Scrum-Teams: Ein Zusammenspiel drei gleichberechtigter Rollen

Innerhalb eines Scrumteams gibt es drei gleichberechtigte Rollen, jede mit einem spezifischen Fokus, der in dem Zusammenspiel der drei Wollen gleichbedeutend ist. Zusammen sind alle drei Rollen für das Gesamtergebnis verantwortlich. Nur so funktioniert, das Zusammenspiel der verschiedenen Rollen im Sinne des Anspruchs eines selbstorganisierten Teams. Genau dieses Zusammenspiel ist Gegenstand des Artikels von Jasper Alblas:

https://www.scrum.org/resources/blog/equality-roles-scrum

OKRs: Vermeidung häufiger Fallstricke

Objektives und Keyresults bezeichne ich gerne als die agile Fortentwicklung von Management by Objektivs, also die Führung durch Ziele.
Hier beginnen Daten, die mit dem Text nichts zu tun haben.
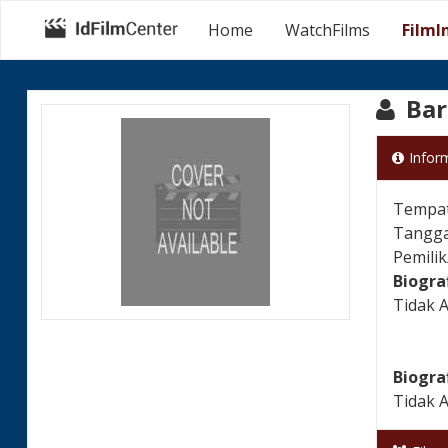
Home
WatchFilms
FilmI
Bar
Infor
Tempat 
Tanggal
Pemili
Biogra
Tidak 
Biogra
Tidak 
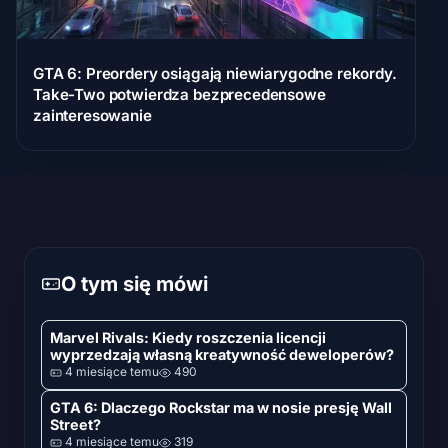
GTA 6: Preordery osiągają niewiarygodne rekordy.
Take-Two potwierdza bezprecedensowe
zainteresowanie
O tym się mówi
Marvel Rivals: Kiedy roszczenia licencji
wyprzedzają własną kreatywność deweloperów?
4 miesiące temu
490
GTA 6: Dlaczego Rockstar ma w nosie presję Wall
Street?
4 miesiące temu
319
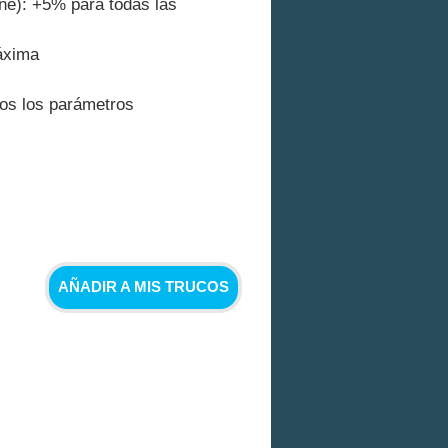
e): +5% para todas las
áxima
dos los parámetros
AÑADIR A MIS TRUCOS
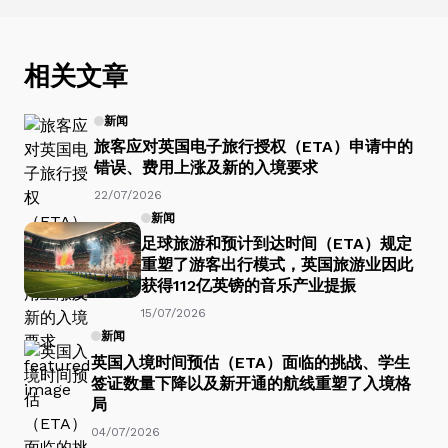
相关文章
新闻
旅客应对英国电子旅行授权（ETA）申请中的
错误、费用上涨及新的入境要求
22/07/2026
新闻
足球旅游和预计到达时间（ETA）规定
重塑了游客出行模式，英国旅游业因此
获得112亿英镑的音乐产业提振
15/07/2026
新闻
英国入境时间预估（ETA）面临的挑战、学生
签证数量下降以及新开通的航线重塑了入境格
局
04/07/2026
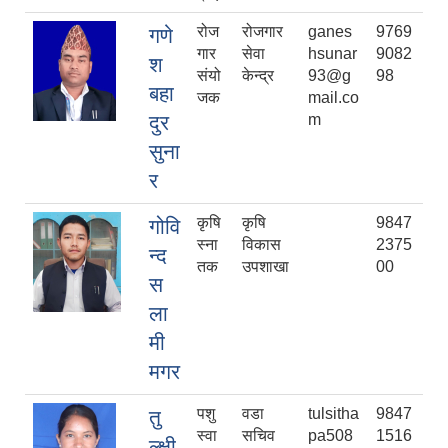
रोज
रोजगार
ganes
9769
गणे
गार
सेवा
hsunar
9082
श
संयो
केन्द्र
93@g
98
बहा
जक
mail.co
दुर
m
सुना
र
कृषि
कृषि
9847
गोवि
स्‍ना
विकास
2375
न्द
तक
उपशाखा
00
स
ला
मी
मगर
पशु
वडा
tulsitha
9847
तु
स्वा
सचिव
pa508
1516
ल्क्षी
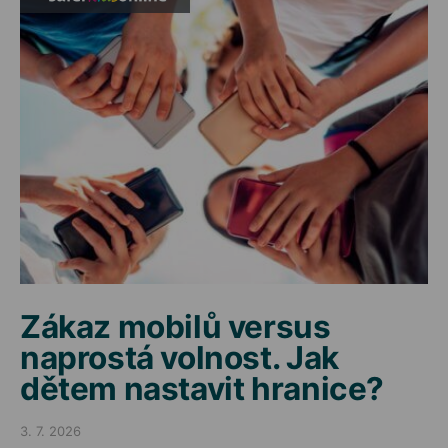
Zákaz mobilů versus
naprostá volnost. Jak
dětem nastavit hranice?
3. 7. 2026
Posted on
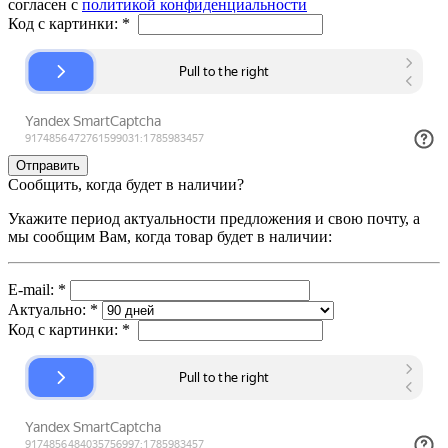
согласен с
политикой конфиденциальности
Код с картинки:
*
Сообщить, когда будет в наличии?
Укажите период актуальности предложения и свою почту, а
мы сообщим Вам, когда товар будет в наличии:
E-mail:
*
Актуально:
*
Код с картинки:
*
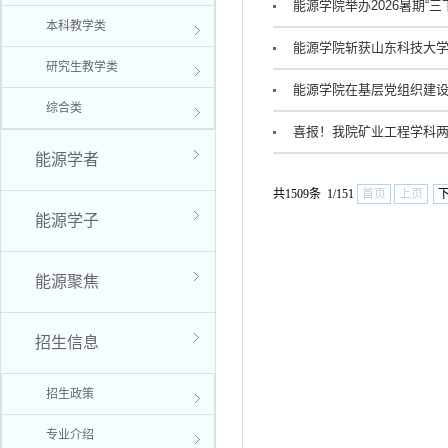
能源学院举办2026暑期“
本科教学类
能源学院斩获山东科技大
研究生教学类
能源学院在基层党组织建
综合类
喜报！我院矿业工程学科
能源学者
共1509条 1/151
首页
上页
能源学子
能源聚焦
招生信息
招生政策
专业介绍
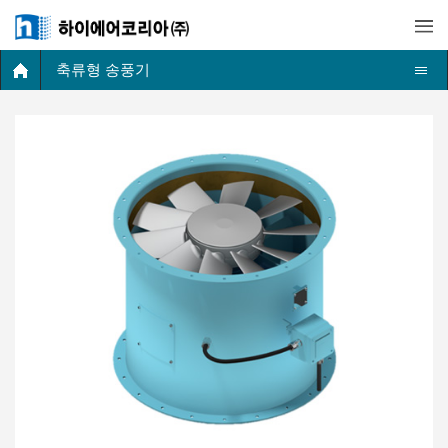
축류형 송풍기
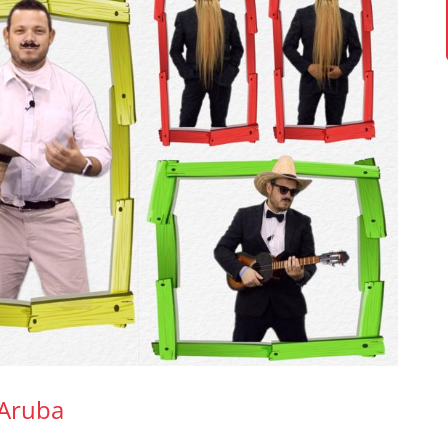
 Aruba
Das iterativ-inkrementelle, die kurzen Zyklen, die ergebnisorientierte Vorgehensweise in Kombination mit einem partizipativen Vorgehen bei der Erstellung ähnelt sehr Scrum oder Kanban. Ähnlich wie bei Scrum ist der Ansatz einfach und auf das Wesentliche reduziert, aber wie auch hier bedeutet einfach, dass sich der Rahmen einfach umsetzen lässt. Aus der Feder von Ben Lamorte ist die Zusammenfassung der häufig zu beobachtenden Fehler, die im Umgang mit OKRs auftreten:

https://www.okrs.com/2019/03/avoiding-common-pitfalls-in-the-okrs-cycle/

LEADERSHIP

Commitment: Der Nutzen der gegenseitigen Selbstverpflichtung

Ich tue mich schwer für das englische Commitment einen adäquaten deutschsprachigen Begriff zu finden. Es geht um eine gegenseitige Selbstverpflichtung. Das trifft es vermutlich am ehesten. Gegenseitig, weil es eine Vereinbarung auf Gegenseitigkeit ist. Selbstverpflichtung, weil sie auf der Zustimmung aller Beteiligten basiert. Commitment entfaltet – im Gegensatz zur Anordnung oder der Anweisung – eine sehr positive Wirkung. Mehr dazu von Dan Rockwell:

https://leadershipfreak.blog/2019/03/04/three-surprising-benefits-of-making-commmitments/

Führung heute: Fokus auf den Menschen

Als Autor des Manifests der menschlichen Führung ist Marcus Raitner genau der richtig, um zu verdeutlichen, dass Führung heute – gerade im Angesicht der Herausforderungen der Wissensgesellschaft – mehr den je den Fokus auf den Mensch richten muss, die Funktion einer Organisation zu sichern.